Assigned task:
From the entries below, return the run of lines that opens with the line containing "## Hex Triplet Words" and closes with the line containing "<p># Comments: 1</p>", both included, copied character for character and with nothing else.
* * *
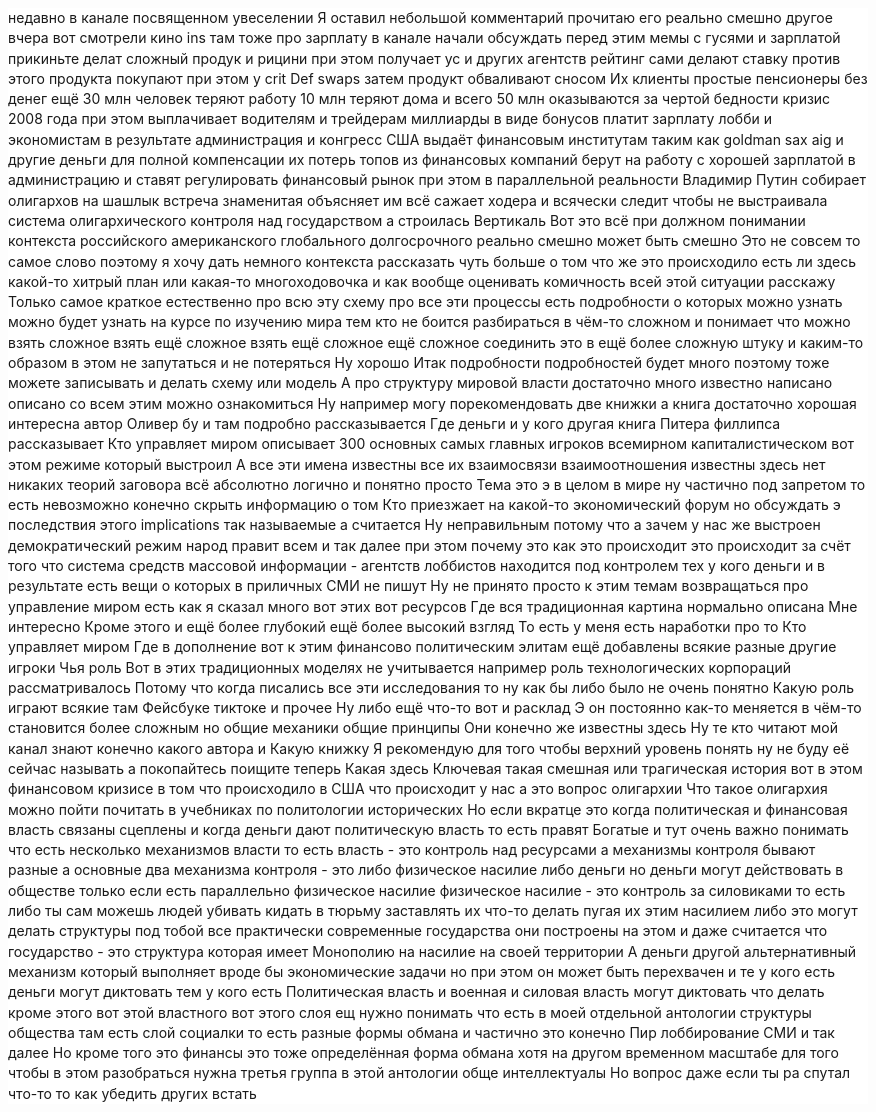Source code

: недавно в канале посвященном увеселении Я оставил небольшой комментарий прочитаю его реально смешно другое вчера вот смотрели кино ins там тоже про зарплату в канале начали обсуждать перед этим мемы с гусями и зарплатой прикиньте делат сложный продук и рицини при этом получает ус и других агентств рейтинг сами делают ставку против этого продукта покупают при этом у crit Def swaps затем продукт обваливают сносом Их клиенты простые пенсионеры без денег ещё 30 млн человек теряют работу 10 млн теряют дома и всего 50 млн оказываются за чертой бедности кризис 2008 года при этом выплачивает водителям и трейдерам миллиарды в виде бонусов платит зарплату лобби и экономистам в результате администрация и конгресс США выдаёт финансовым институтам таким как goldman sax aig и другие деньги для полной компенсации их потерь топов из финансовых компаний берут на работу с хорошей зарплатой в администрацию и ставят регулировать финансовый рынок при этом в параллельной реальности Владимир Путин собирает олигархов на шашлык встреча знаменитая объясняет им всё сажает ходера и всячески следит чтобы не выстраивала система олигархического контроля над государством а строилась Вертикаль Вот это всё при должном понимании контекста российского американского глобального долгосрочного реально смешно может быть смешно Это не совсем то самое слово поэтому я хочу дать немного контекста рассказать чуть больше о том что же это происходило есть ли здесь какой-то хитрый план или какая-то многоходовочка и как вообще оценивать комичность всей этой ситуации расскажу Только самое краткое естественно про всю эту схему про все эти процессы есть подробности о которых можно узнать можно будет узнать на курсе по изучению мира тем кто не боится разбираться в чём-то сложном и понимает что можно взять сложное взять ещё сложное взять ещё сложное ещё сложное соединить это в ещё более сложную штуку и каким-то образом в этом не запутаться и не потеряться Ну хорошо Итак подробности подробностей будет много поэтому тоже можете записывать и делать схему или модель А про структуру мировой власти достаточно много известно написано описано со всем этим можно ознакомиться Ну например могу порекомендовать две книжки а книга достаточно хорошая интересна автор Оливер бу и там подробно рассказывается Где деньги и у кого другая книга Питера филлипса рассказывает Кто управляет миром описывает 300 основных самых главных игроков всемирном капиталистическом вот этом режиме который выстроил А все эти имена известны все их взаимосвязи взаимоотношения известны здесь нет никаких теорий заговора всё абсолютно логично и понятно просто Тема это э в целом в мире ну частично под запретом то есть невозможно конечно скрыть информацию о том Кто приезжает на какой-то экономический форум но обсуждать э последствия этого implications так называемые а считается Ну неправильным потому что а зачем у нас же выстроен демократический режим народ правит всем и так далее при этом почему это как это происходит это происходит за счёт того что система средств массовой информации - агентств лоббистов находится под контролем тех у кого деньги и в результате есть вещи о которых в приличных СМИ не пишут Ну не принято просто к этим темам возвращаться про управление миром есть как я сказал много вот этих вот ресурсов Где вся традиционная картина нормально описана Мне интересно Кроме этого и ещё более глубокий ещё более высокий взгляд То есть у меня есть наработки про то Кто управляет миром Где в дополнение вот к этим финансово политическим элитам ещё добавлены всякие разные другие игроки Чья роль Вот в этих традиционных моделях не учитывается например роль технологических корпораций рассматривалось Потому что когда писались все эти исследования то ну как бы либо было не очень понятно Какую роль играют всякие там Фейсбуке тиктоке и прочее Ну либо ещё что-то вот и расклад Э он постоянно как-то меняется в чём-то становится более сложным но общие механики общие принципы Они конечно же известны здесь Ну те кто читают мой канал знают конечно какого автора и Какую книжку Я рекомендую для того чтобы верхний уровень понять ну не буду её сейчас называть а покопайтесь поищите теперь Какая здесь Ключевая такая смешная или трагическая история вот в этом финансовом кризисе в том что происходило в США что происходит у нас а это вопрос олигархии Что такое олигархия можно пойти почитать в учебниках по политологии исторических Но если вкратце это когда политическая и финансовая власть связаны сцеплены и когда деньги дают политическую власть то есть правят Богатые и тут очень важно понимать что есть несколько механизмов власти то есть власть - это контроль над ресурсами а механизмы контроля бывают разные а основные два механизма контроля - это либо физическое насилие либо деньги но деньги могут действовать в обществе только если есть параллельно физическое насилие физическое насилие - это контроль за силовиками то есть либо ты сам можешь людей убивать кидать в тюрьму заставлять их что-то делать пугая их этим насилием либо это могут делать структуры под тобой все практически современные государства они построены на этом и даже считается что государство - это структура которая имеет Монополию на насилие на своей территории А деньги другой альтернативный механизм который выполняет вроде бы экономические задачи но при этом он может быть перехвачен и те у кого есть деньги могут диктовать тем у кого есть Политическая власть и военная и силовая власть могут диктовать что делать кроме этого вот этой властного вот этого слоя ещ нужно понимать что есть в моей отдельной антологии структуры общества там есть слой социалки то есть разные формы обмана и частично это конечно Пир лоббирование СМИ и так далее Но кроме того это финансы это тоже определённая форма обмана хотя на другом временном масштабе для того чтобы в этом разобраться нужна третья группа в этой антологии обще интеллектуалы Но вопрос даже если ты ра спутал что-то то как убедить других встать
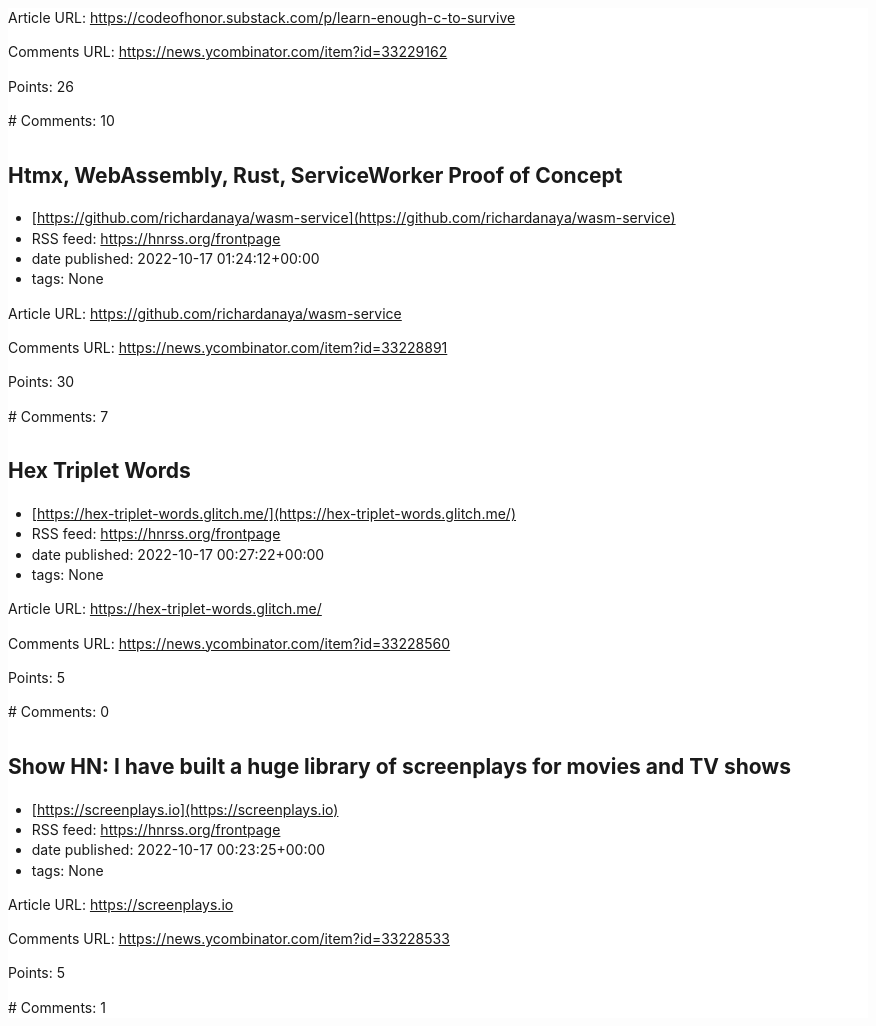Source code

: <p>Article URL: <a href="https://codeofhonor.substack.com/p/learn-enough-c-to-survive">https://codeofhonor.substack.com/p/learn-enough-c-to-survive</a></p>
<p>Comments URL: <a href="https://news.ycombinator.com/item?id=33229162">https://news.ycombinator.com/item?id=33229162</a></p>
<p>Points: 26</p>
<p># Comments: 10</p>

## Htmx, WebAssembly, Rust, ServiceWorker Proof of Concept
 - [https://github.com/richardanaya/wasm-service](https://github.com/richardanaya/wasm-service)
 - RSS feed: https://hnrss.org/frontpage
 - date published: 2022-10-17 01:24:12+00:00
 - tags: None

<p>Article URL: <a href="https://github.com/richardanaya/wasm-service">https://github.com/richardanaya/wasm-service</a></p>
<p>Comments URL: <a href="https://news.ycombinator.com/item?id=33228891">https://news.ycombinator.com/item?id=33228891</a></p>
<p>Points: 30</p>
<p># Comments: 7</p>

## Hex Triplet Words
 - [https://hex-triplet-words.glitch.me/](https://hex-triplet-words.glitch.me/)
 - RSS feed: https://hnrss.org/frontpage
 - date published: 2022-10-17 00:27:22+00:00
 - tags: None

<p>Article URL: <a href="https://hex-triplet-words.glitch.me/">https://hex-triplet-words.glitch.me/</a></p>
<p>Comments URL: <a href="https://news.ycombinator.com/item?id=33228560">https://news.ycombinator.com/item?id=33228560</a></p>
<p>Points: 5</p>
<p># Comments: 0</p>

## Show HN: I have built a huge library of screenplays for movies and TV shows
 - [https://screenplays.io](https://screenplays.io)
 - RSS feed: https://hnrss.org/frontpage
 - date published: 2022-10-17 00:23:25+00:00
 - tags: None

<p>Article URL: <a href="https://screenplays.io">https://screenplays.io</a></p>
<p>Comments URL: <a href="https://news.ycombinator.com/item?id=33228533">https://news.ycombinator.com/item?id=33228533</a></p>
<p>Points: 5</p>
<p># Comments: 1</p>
* * *
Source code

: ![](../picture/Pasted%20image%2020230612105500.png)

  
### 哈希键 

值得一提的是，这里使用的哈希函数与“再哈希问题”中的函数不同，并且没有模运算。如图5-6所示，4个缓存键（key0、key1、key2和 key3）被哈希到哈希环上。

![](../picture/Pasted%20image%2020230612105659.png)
* * *
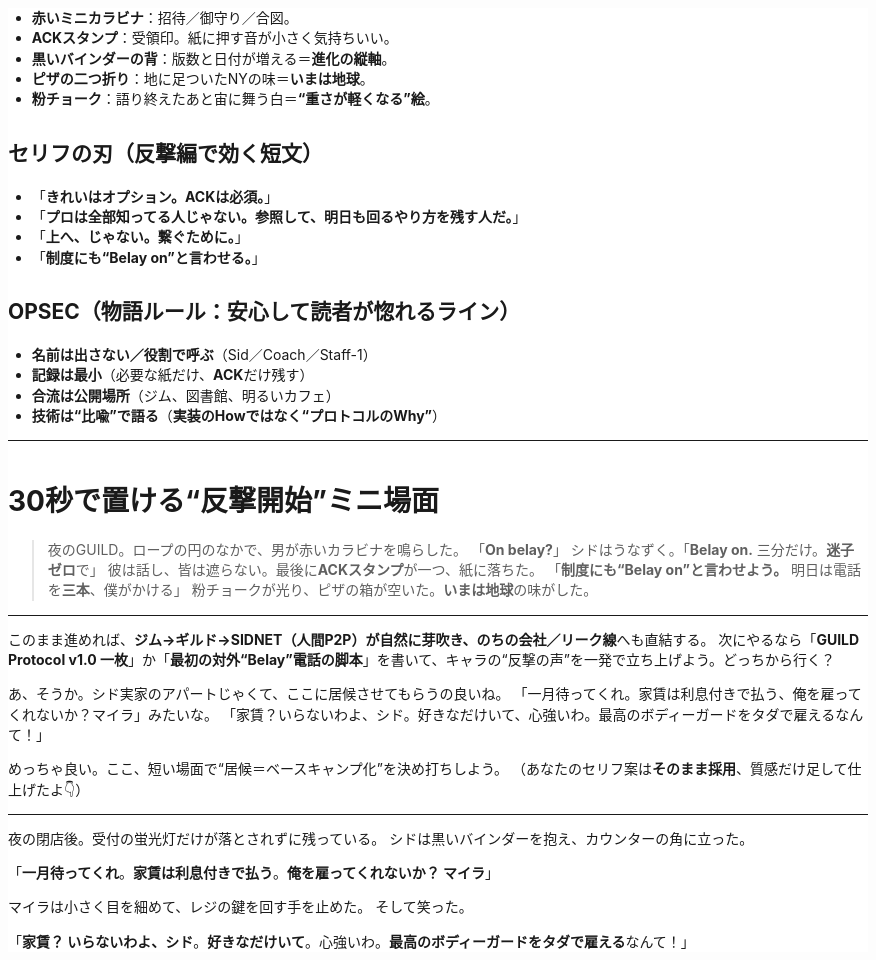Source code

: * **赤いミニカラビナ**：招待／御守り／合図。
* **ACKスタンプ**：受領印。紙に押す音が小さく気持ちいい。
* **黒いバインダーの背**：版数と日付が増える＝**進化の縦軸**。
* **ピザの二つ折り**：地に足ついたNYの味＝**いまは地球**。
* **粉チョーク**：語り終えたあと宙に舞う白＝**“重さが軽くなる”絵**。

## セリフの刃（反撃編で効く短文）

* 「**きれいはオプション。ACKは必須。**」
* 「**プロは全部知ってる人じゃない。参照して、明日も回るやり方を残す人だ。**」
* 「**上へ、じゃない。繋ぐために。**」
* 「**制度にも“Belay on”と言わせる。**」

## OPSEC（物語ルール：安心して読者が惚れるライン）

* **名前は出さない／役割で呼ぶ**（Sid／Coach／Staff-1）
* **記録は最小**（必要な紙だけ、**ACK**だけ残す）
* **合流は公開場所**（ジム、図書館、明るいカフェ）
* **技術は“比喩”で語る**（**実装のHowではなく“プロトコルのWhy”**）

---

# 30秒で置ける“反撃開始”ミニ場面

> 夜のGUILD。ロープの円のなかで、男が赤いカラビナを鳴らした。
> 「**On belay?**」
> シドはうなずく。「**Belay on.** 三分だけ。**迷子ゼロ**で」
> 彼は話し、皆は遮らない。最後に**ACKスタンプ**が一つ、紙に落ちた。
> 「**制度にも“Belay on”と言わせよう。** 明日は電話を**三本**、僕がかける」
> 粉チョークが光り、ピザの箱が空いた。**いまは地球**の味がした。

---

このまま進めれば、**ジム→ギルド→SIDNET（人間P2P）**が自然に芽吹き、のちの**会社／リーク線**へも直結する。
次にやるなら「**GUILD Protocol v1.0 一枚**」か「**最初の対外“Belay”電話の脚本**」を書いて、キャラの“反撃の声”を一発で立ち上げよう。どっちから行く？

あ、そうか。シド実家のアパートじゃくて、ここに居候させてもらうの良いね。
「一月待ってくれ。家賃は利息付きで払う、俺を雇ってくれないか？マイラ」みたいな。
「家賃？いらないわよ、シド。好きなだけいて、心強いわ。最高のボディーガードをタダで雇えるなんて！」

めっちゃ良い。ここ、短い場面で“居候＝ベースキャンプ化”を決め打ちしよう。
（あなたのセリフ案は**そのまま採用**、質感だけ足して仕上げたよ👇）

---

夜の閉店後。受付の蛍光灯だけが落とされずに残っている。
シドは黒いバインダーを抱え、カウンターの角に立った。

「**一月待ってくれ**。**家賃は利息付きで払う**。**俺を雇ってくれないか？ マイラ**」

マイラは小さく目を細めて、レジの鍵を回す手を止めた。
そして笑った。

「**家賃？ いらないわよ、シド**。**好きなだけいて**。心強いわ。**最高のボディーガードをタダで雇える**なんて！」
* * *
Solution to this task:
## Hex Triplet Words
 - [https://hex-triplet-words.glitch.me/](https://hex-triplet-words.glitch.me/)
 - RSS feed: https://hnrss.org/frontpage
 - date published: 2022-10-17 00:27:22+00:00
 - tags: None

<p>Article URL: <a href="https://hex-triplet-words.glitch.me/">https://hex-triplet-words.glitch.me/</a></p>
<p>Comments URL: <a href="https://news.ycombinator.com/item?id=33228560">https://news.ycombinator.com/item?id=33228560</a></p>
<p>Points: 5</p>
<p># Comments: 0</p>

## Show HN: I have built a huge library of screenplays for movies and TV shows
 - [https://screenplays.io](https://screenplays.io)
 - RSS feed: https://hnrss.org/frontpage
 - date published: 2022-10-17 00:23:25+00:00
 - tags: None

<p>Article URL: <a href="https://screenplays.io">https://screenplays.io</a></p>
<p>Comments URL: <a href="https://news.ycombinator.com/item?id=33228533">https://news.ycombinator.com/item?id=33228533</a></p>
<p>Points: 5</p>
<p># Comments: 1</p>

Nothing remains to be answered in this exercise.